Whipple’s disease (WD) is a chronic infection that affects the digestive tract, preferably the small intestine, joints, lymph nodes, heart, central nervous system, lungs and other tissues.
GH Whipple, in 1907, described the first case in a missionary physician. He named this entity intestinal lipodystrophy when finding numerous fatty deposits in the wall of the intestine and in the mesentery ganglia. The identification of the causal germ was done by genetic engineering in 1992. Since then it is known as Tropheryma whippelii and is included within the group actinomyces.
The Whipple’s disease is unusual. The number of cases published in the last 90 years does not reach 2000.
What Is The Prognosis For Whipple’s Disease?
When the treatment is effective, the prognosis for Whipple’s disease is excellent. The Whipple’s disease symptoms disappear in a month and remain asymptomatic.
Recurrence may be manifested as gastrointestinal symptoms or as extraintestinal symptoms, especially of the central nervous system (CNS) if the duration has not been correct (access of drugs to the CNS is not always good, although, for example, trimethoprim-sulfamethoxazole acts effectively in that location). The treatment of recurrences is more complex than the initial treatment. When the reintroduction of the initial treatment fails, other drugs can be tested, such as ceftriaxone, cefixime, rifampicin, and the combination of trimethoprim-sulfamethoxazole with recombinant-interferon-g.
It is expected that with the arrival of new diagnostic methods for Whipple’s disease, such as serology, we will witness a notable increase in Whipple’s disease, which will help to improve the epidemiological knowledge of this disease.
Treatment for Whipple’s Disease
Since Whipple’s disease was a bacterial disease with multisystem involvement, before the use of antibiotics it had an unfavorable prognosis.
The recommended treatment for Whipple’s disease consists of intramuscular administration of 1.2 MU of benzylpenicillin (penicillin G) associated with 1 g of streptomycin daily for two weeks. This treatment should be continued by the oral administration of cotrimoxazole (trimethoprim 160 mg and sulfamethoxazole 800 mg) every 12 hours for a long period of time.
Once the treatment for Whipple’s disease is established, the lesions usually resolve within a year, with 90% of the patients having a favorable evolution. Relapses are closely related to the duration of treatment. Thus, those who have completed less than six months have a higher recurrence rate, something that is not observed when the treatment has been performed for a year or more. Recurrences, which arise from cardiac and central nervous system localization, usually appear (on average) in the first four years (range between 2 months and 20 years). For this reason, some authors recommend its use indefinitely. Regardless of the duration of treatment, patients should be followed for a minimum of ten years.
The effectiveness of the Whipple’s disease treatment can be monitored by polymerase chain reaction (PCR). Some authors recommend CSF (cerebrospinal fluid) analysis to perform PCR before and after treatment, since the CSF may be infected, despite not presenting clinical manifestations. If it is infected, treatment should be maintained until the CSF PCR becomes negative. A limitation of the PCR is if its positivity once the treatment is established is due to the persistence of the infection or to the persistence of DNA from the already dead bacilli.
The cultivation of the microorganism would be the best means to verify the effectiveness of eradication.

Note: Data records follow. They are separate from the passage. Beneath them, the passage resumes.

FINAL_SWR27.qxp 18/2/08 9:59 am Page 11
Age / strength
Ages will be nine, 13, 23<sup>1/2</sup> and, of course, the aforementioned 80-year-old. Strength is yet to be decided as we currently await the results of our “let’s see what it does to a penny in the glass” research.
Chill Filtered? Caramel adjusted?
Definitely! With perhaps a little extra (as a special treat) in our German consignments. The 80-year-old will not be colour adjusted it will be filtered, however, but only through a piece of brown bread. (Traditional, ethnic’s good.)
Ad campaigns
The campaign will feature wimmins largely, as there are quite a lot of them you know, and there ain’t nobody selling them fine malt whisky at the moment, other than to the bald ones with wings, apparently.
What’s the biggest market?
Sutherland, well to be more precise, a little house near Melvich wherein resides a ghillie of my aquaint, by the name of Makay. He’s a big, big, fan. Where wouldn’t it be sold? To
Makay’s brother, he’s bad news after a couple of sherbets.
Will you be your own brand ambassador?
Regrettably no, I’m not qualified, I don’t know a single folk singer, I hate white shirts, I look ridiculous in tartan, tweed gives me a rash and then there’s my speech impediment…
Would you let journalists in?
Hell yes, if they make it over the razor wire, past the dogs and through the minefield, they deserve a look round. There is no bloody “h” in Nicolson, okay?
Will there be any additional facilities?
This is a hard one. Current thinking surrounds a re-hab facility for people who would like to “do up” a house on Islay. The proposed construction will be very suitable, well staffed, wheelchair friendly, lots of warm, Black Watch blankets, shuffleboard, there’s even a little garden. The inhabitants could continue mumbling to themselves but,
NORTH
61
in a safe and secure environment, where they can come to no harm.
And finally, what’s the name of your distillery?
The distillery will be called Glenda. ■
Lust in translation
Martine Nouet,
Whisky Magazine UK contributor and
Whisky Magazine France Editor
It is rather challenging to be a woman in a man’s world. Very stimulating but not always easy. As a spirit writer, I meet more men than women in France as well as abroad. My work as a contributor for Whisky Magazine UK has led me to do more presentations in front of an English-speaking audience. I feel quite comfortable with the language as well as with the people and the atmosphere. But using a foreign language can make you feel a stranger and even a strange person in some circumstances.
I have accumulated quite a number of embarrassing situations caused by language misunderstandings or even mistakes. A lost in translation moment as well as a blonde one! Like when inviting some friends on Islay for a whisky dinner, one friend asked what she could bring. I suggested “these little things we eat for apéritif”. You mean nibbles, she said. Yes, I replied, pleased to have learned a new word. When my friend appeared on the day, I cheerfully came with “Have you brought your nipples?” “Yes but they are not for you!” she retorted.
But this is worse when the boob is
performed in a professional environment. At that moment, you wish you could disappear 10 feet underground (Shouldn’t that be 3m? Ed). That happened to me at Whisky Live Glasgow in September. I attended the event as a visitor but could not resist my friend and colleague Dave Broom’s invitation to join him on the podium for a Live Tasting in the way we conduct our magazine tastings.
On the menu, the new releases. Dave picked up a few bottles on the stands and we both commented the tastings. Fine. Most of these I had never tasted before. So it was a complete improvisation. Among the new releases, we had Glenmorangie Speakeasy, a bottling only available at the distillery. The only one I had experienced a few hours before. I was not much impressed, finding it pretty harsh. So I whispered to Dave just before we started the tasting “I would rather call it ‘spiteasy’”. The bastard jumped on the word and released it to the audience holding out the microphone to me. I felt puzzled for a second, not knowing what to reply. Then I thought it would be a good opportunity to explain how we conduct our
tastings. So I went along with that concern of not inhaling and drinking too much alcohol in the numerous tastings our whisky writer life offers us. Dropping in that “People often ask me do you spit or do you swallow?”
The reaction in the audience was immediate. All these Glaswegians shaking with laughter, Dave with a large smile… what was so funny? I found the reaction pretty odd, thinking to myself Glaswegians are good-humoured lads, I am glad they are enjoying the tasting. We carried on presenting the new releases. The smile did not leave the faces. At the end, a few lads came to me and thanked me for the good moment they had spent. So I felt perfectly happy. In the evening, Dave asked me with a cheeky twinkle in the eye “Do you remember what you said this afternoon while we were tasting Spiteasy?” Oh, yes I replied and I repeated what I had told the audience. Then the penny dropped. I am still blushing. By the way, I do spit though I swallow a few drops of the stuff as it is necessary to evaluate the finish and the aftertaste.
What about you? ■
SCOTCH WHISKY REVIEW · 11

It is expected that with the identification of a culture medium such as that recently described by some researchers we can know more about the microorganism, which is the most suitable antibiogram, and the most effective therapeutic option in those patients who do not respond to conventional Whipple’s disease treatment. In this sense, a successful response has been described in a patient with a cerebral disease that did not respond to conventional treatment, to the combination of interferon gamma and cotrimoxazole.
Whipple’s disease without a proper treatment can be fatal. In this sense, it has been discovered that even with treatment, with duration of fewer than six months, there are risks of future recurrences. It is necessary to accomplish it for a year or more to get results and remission of the symptoms.